I pulled all of the human lung infecting coronaviruses on the ncbi viral variation database and ran a multiple sequence alignment using MUSCLE
. There was ~200 or so human lung infecting fasta files that went into this alignment and it took about 2 hours to process. I cannot get much further than this as I am not a virologist and I only dabble in bioinformatics.
Here is the link to the ncbi viewer with the results: https://www.ncbi.nlm.nih.gov/projects/msaviewer/?key=4VJ7i_1QIomOfmyOrW9acArNB-NYklaXWpFyh2aDdK3ln9aglZpH6JhNrY3UrlXTBMtZ30f7HP5b5E_pSe9F9HfdStNm70w,qhkwwLYbacLFNSfF5iQRO0GGRIwb_RX4Gf4x6CXsN8Km8JXP1fXtS_zdyfevS_s2qi73Oukeshv1AeEM5wrrEdk45DbICuI
How should one attempt to glean biological insight from these data? Zoom in on certain protein coding regions and see whats going on? Compare similarity to previous strains of the virus and compare and contrast biological course of disease?

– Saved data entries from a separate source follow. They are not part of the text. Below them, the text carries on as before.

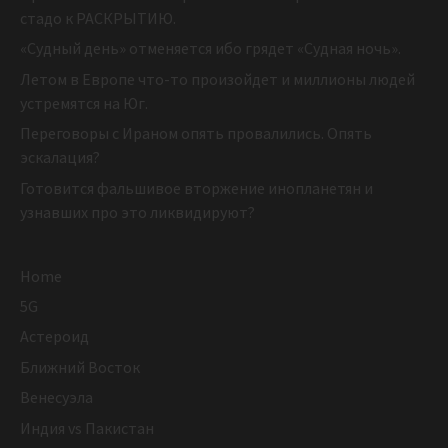
стадо к РАСКРЫТИЮ.
«Судный день» отменяется ибо грядет «Судная ночь».
Летом в Европе что-то произойдет и миллионы людей
устремятся на Юг.
Переговоры с Ираном опять провалились. Опять
эскалация?
Готовится фальшивое вторжение инопланетян и
узнавших про это ликвидируют?
Home
5G
Астероид
Ближний Восток
Венесуэла
Индия vs Пакистан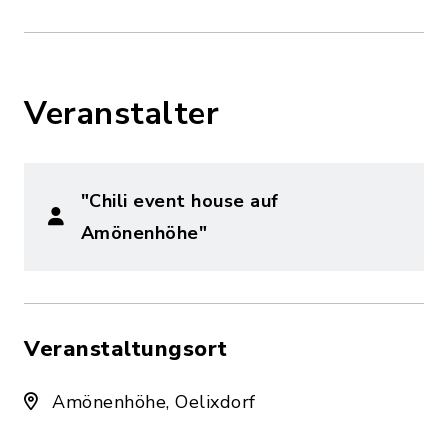
Veranstalter
"Chili event house auf
Amönenhöhe"
Veranstaltungsort
Amönenhöhe, Oelixdorf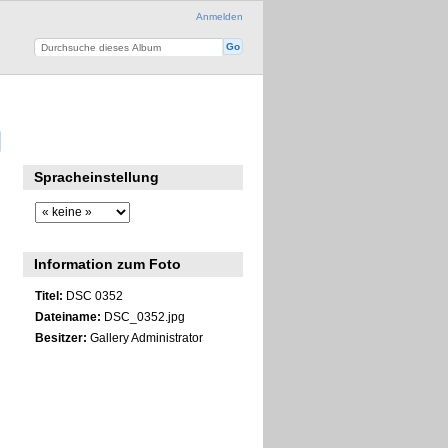
Anmelden
Spracheinstellung
Information zum Foto
Titel:
DSC 0352
Dateiname:
DSC_0352.jpg
Besitzer:
Gallery Administrator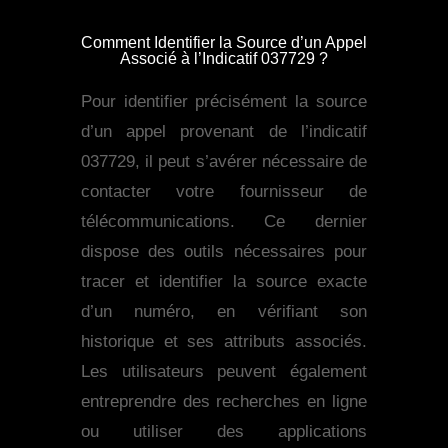
Comment Identifier la Source d’un Appel
Associé à l’Indicatif 037729 ?
Pour identifier précisément la source
d’un appel provenant de l’indicatif
037729, il peut s’avérer nécessaire de
contacter votre fournisseur de
télécommunications. Ce dernier
dispose des outils nécessaires pour
tracer et identifier la source exacte
d’un numéro, en vérifiant son
historique et ses attributs associés.
Les utilisateurs peuvent également
entreprendre des recherches en ligne
ou utiliser des applications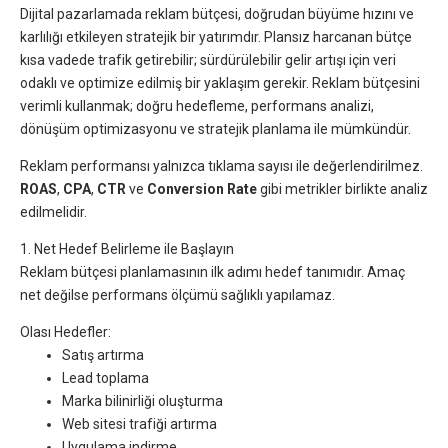
Dijital pazarlamada reklam bütçesi, doğrudan büyüme hızını ve
karlılığı etkileyen stratejik bir yatırımdır. Plansız harcanan bütçe
kısa vadede trafik getirebilir; sürdürülebilir gelir artışı için veri
odaklı ve optimize edilmiş bir yaklaşım gerekir. Reklam bütçesini
verimli kullanmak; doğru hedefleme, performans analizi,
dönüşüm optimizasyonu ve stratejik planlama ile mümkündür.
Reklam performansı yalnızca tıklama sayısı ile değerlendirilmez.
ROAS
,
CPA
,
CTR
ve
Conversion Rate
gibi metrikler birlikte analiz
edilmelidir.
1. Net Hedef Belirleme ile Başlayın
Reklam bütçesi planlamasının ilk adımı hedef tanımıdır. Amaç
net değilse performans ölçümü sağlıklı yapılamaz.
Olası Hedefler:
Satış artırma
Lead toplama
Marka bilinirliği oluşturma
Web sitesi trafiği artırma
Uygulama indirme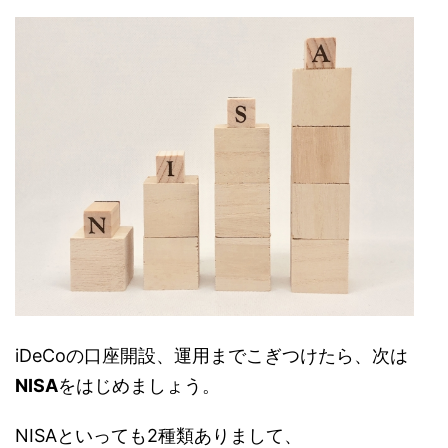
iDeCoの口座開設、運用までこぎつけたら、次は
NISA
をはじめましょう。
NISAといっても2種類ありまして、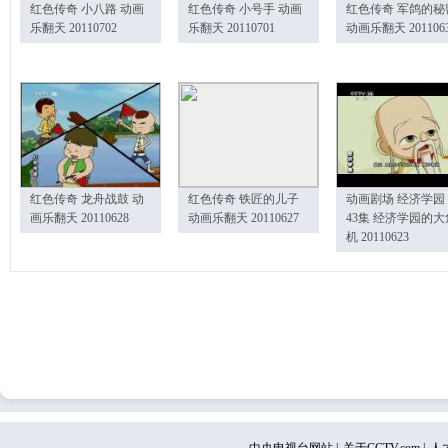
红色传奇 小八路 动画
红色传奇 小号手 动画
红色传奇 军鸽的秘
乐翻天 20110702
乐翻天 20110701
动画乐翻天 201106
红色传奇 龙舟战鼓 动
红色传奇 铁匠的儿子
动画剧场 经济学园
画乐翻天 20110628
动画乐翻天 20110627
43集 经济学园的大
机 20110623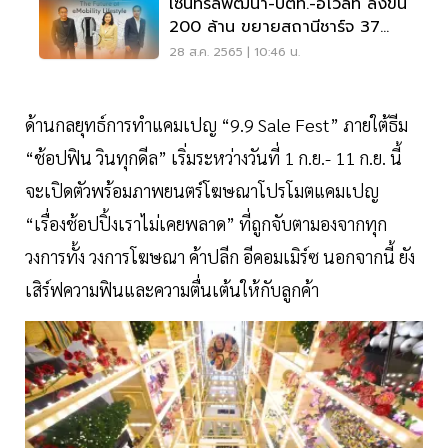
เซ็นทรัลพัฒนา-ปตท.-อีโวลท์ ลงขัน
200 ล้าน ขยายสถานีชาร์จ 37
ห้างทั่วประเทศ
28 ส.ค. 2565 | 10:46 น.
ด้านกลยุทธ์การทำแคมเปญ “9.9 Sale Fest” ภายใต้ธีม
“ช้อปฟิน วินทุกดีล” เริ่มระหว่างวันที่ 1 ก.ย.- 11 ก.ย. นี้
จะเปิดตัวพร้อมภาพยนตร์โฆษณาโปรโมตแคมเปญ
“เรื่องช้อปปิ้งเราไม่เคยพลาด” ที่ถูกจับตามองจากทุก
วงการทั้ง วงการโฆษณา ค้าปลีก อีคอมเมิร์ซ นอกจากนี้ ยัง
เสิร์ฟความฟินและความตื่นเต้นให้กับลูกค้า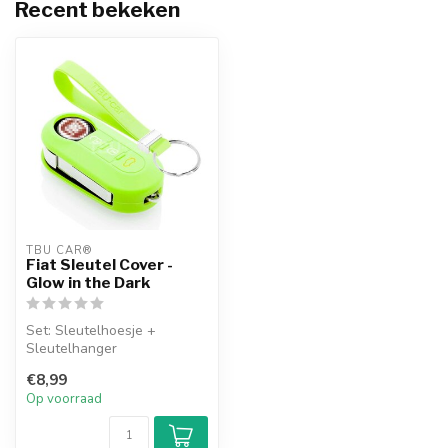
Recent bekeken
TBU CAR®
Fiat Sleutel Cover -
Glow in the Dark
Set: Sleutelhoesje +
Sleutelhanger
€8,99
Op voorraad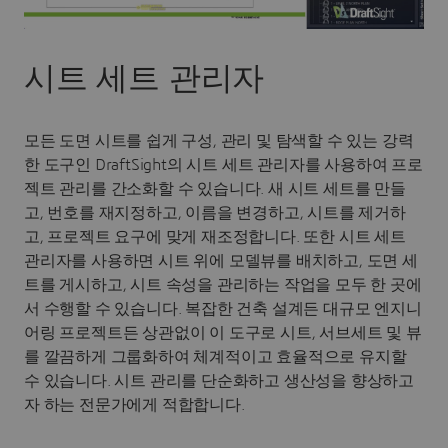
시트 세트 관리자
모든 도면 시트를 쉽게 구성, 관리 및 탐색할 수 있는 강력
한 도구인 DraftSight의 시트 세트 관리자를 사용하여 프로
젝트 관리를 간소화할 수 있습니다. 새 시트 세트를 만들
고, 번호를 재지정하고, 이름을 변경하고, 시트를 제거하
고, 프로젝트 요구에 맞게 재조정합니다. 또한 시트 세트
관리자를 사용하면 시트 위에 모델뷰를 배치하고, 도면 세
트를 게시하고, 시트 속성을 관리하는 작업을 모두 한 곳에
서 수행할 수 있습니다. 복잡한 건축 설계든 대규모 엔지니
어링 프로젝트든 상관없이 이 도구로 시트, 서브세트 및 뷰
를 깔끔하게 그룹화하여 체계적이고 효율적으로 유지할
수 있습니다. 시트 관리를 단순화하고 생산성을 향상하고
자 하는 전문가에게 적합합니다.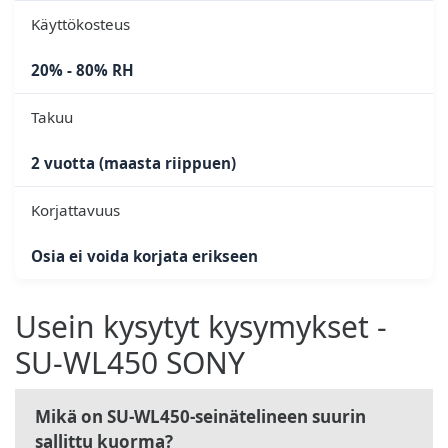
Käyttökosteus
20% - 80% RH
Takuu
2 vuotta (maasta riippuen)
Korjattavuus
Osia ei voida korjata erikseen
Usein kysytyt kysymykset -
SU-WL450 SONY
Mikä on SU-WL450-seinätelineen suurin
sallittu kuorma?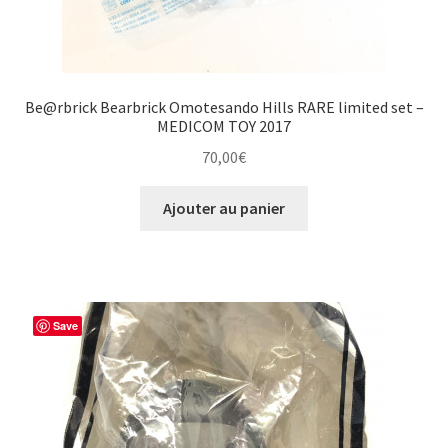
Be@rbrick Bearbrick Omotesando Hills RARE limited set –
MEDICOM TOY 2017
70,00
€
Ajouter au panier
Save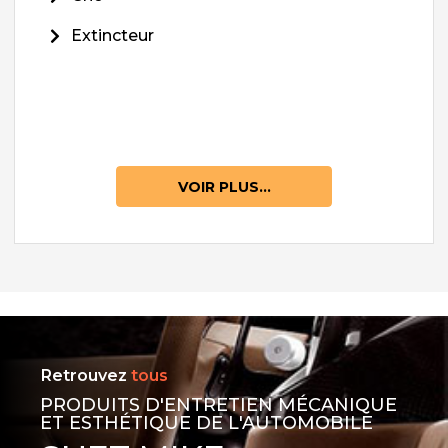
Extincteur
VOIR PLUS...
Retrouvez
tous
PRODUITS D'ENTRETIEN MÉCANIQUE
ET ESTHÉTIQUE DE L'AUTOMOBILE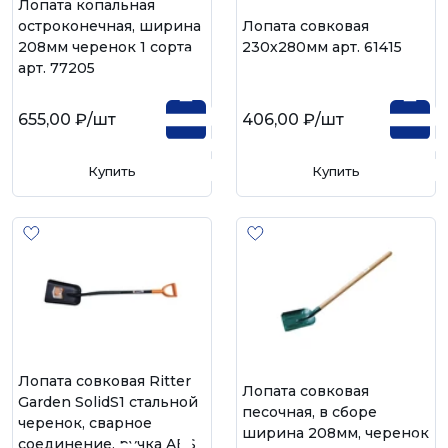
Лопата копальная
остроконечная, ширина
Лопата совковая
208мм черенок 1 сорта
230х280мм арт. 61415
арт. 77205
655,00 ₽
/шт
406,00 ₽
/шт
Купить
Купить
Лопата совковая Ritter
Лопата совковая
Garden SolidS1 стальной
песочная, в сборе
черенок, сварное
ширина 208мм, черенок
соединение, ручка ABS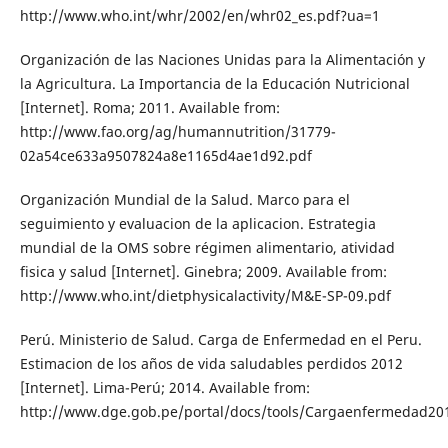
http://www.who.int/whr/2002/en/whr02_es.pdf?ua=1
Organización de las Naciones Unidas para la Alimentación y
la Agricultura. La Importancia de la Educación Nutricional
[Internet]. Roma; 2011. Available from:
http://www.fao.org/ag/humannutrition/31779-
02a54ce633a9507824a8e1165d4ae1d92.pdf
Organización Mundial de la Salud. Marco para el
seguimiento y evaluacion de la aplicacion. Estrategia
mundial de la OMS sobre régimen alimentario, atividad
fisica y salud [Internet]. Ginebra; 2009. Available from:
http://www.who.int/dietphysicalactivity/M&E-SP-09.pdf
Perú. Ministerio de Salud. Carga de Enfermedad en el Peru.
Estimacion de los años de vida saludables perdidos 2012
[Internet]. Lima-Perú; 2014. Available from:
http://www.dge.gob.pe/portal/docs/tools/Cargaenfermedad20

It looks like there are many regions of similarity between the covid-19 genome (top) and some of the MERS coronaviruses from ~2010. The red lines are SNPs, I presume.
Thanks!
Yeah I am just wondering where to look next. I got the Springer 'Comparative Genomics' book and they have a short section on viral bioinformatics. They pretty much just tell you to run a multi sequence alignment and do not expand on the subject past that.
I'm assuming that since the viruses I used have large regions that are similar, but the wuhan virus has many SNPs, insertions, and deletions, the MERS and covid-19 viruses have a common ancestor but the new virus is actually quite different. I think it might be more interesting to run a MSA with all of the genomes sequenced with this current virus and see how they change over time/location. I am not sure how many of those are available yet but I will see.
This is more the kind of study that I am familiar with in virology. But you don't do a MSA. You have one reference, in this case SARS-CoV-2 (covid-19). And every time you sequence new data from a patient for example, you map the reads and call variants. And there are a few variants of interest that you need to keep an eye on. As you said before that you do this to educate yourself, making or using a variant calling pipeline can be a next step.